John Bain

Personal information
- Full name: John Bain
- Date of birth: 23 June 1957 (age 69)
- Place of birth: Falkirk, Scotland
- Position: Midfielder

Senior career*
- Years: Team / Apps / (Gls)
- 1974–1978: Bristol City / 6 / (0)
- 1976–1977: → Brentford (loan) / 18 / (1)
- 1978–1982: Portland Timbers / 148 / (45)
- 1980–1982: Portland Timbers (indoor) / 33 / (28)
- 1983: Seattle Sounders / 24 / (2)
- 1983–1984: Golden Bay Earthquakes (indoor) / 29 / (12)
- 1984: Minnesota Strikers / 22 / (4)
- 1984–1985: Minnesota Strikers (indoor) / 48 / (12)
- 1985–1987: Kansas City Comets (indoor) / 66 / (33)
- 1987–1988: St. Louis Steamers (indoor) / 79 / (33)
- 1988: Ottawa Intrepid / 10 / (0)
- 1988–1989: Tacoma Stars (indoor) / 33 / (4)
- 1989–1990: Portland Timbers /  / (3)
- 1993–1994: Portland Pride (indoor) / 26 / (17)

Managerial career
- 1989–1990: Portland Timbers (player-manager)
- 1991–1992: Mountain View High School
- 1993–1996: Portland Pride (player-manager)
- 1991, 1995–????: Westside Metro

= John Bain (footballer, born 1957) =

Scottish footballer (born 1957)

John Bain (born 3 June 1957) is a Scottish retired soccer midfielder who currently coaches youth soccer in the United States.
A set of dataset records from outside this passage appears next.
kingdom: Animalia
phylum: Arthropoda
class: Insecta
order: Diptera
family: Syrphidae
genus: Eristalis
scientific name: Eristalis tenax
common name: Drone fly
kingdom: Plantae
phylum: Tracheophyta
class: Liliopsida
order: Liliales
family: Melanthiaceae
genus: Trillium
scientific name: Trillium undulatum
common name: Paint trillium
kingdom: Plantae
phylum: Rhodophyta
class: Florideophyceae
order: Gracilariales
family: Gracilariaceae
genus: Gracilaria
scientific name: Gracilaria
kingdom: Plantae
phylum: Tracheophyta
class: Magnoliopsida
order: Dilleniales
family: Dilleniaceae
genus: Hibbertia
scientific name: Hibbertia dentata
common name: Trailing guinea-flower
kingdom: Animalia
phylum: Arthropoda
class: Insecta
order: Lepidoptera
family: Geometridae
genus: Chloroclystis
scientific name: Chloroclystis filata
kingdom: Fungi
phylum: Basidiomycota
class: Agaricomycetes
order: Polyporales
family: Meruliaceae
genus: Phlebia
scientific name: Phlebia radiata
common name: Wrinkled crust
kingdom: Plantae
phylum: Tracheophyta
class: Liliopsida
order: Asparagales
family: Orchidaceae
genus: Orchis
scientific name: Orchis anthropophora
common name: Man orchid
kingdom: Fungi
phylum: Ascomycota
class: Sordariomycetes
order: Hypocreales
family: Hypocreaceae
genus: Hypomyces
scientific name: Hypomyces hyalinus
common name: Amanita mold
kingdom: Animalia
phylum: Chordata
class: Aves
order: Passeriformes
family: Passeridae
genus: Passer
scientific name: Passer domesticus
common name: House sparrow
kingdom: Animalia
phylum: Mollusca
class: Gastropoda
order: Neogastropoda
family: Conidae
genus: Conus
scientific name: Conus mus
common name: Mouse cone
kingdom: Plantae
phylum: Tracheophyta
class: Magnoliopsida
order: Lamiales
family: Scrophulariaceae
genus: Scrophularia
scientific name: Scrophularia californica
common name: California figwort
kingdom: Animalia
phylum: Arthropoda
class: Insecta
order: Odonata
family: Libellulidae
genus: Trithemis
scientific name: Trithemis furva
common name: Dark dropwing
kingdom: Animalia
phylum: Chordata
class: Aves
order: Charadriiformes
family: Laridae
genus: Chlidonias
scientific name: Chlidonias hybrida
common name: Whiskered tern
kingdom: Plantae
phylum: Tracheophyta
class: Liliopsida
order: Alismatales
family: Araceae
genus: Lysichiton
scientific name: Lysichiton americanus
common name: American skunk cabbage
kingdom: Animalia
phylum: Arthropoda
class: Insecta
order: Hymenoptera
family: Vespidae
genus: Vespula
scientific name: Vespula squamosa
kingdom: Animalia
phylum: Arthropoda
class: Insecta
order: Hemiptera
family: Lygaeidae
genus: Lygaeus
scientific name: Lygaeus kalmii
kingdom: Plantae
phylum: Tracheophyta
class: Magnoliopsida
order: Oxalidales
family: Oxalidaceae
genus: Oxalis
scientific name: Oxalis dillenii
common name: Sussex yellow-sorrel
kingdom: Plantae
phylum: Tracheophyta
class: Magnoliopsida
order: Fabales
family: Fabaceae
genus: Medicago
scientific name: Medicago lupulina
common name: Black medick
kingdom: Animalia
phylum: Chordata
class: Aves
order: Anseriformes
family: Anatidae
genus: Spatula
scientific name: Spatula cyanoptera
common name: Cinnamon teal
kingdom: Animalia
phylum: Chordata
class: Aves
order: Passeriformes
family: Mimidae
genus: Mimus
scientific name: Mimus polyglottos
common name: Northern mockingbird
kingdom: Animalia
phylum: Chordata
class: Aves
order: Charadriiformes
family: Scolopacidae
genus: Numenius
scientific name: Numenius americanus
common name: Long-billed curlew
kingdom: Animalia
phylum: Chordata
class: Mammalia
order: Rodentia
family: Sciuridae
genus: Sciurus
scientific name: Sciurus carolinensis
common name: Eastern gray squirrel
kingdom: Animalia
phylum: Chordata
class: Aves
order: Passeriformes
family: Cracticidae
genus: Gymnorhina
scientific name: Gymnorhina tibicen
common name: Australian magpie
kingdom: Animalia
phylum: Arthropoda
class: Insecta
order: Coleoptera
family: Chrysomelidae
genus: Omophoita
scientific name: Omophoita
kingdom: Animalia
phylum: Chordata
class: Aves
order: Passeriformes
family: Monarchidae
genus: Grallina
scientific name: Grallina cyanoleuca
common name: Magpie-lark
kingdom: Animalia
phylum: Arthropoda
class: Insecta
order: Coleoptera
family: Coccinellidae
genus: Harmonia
Bain began his professional career in England before moving to the United States in 1978. Over his twenty-year playing career, Bain played for numerous leagues and teams, both indoors and out. After retiring from playing professionally, he has coached at the professional, youth club and high school levels in the US.

==Player==
Although born in Scotland, Bain's father was a scout for the English club Bristol City. Bain signed with Bristol City in July 1974, but was unable to break into the first team. In 1976, Bristol loaned him to Brentford for the 1976/77 season. In 1978, Bristol transferred two players, defender Brian McNeill and John Bain to the Portland Timbers of the North American Soccer League. Before moving to the United States and joining the Timbers, Bain played on Scotland's U-18 and U-21 teams. He would never return to play in Britain or for the Scottish national teams. During five seasons with the Timbers, Bain became one of the team's all-time greatest players. He would go on to score 45 goals and assist on 55 others giving him the Timbers' record for career goals and assists. Additionally, he is in second place on the list of games played with 148.^{} In addition to his outdoor success, Bain played in both the 1980–1981 and 1981–1982 NASL indoor seasons. In the 1980–1981 season, he scored 20 goals in 15 games. In the 1981–1982 NASL indoor season, his scoring pace dropped as he only bagged 8 goals in 18 games. The Timbers folded at the end of the 1982 outdoor season and the Seattle Sounders picked up Bain in the dispersal draft. He would play a single season with the Sounders, before they also folded. In 1984, he played with the Minnesota Strikers in the NASL's last season. When the NASL collapsed in 1984, the Strikers moved to the Major Indoor Soccer League (MISL). Bain played one season indoors with the Strikers, then moved to the Kansas City Comets, also of the MISL, for the next two seasons. In 1988, he played for the Ottawa Intrepid. In 1989, Bain returned to Portland as a player/coach for the new Portland Timbers of the Western Soccer League (WSL). This team had begun existence as F.C. Portland, but had reclaimed the name and heritage of the NASL Timbers for the 1989 season. Bain was selected to the league's first team All Star list that year. In 1990, the WSL merged with the American Soccer League to form the American Professional Soccer League (APSL). Bain remained with the team as a player/coach. At the end of the season, the Timbers owner, Art Dixon, folded the team after losing $500,000 over two years.

==Coach==

===High school===
Bain left playing and began full-time coaching. In 1991 and 1992, Bain led the Mountain View High School men's soccer team to back-to-back Washington State Championship Titles. In addition, Bain's Mountain View High School soccer team was recognised by USA Today as being the 6th best boys' soccer team in the nation.

===Portland Pride===
In 1993, Bain returned to Portland to become the first coach / player of the Portland Pride of the Continental Indoor Soccer League. He coached the team until 1996.

===Youth coach===
Beginning in 1995, Bain has coached various youth teams of the Westside Metros (also known as Westside Timbers) in Beaverton, Oregon. He also coached with the club in 1991 before moving to Washington State.^{}

He married his wife Darcy when with the NASL Timbers. His son Brendon played for Las Vegas Strikers of the National Premier Soccer League.
He is currently married to Shannon Bain. They have three boys; Camelon, McEwan, and Stirling.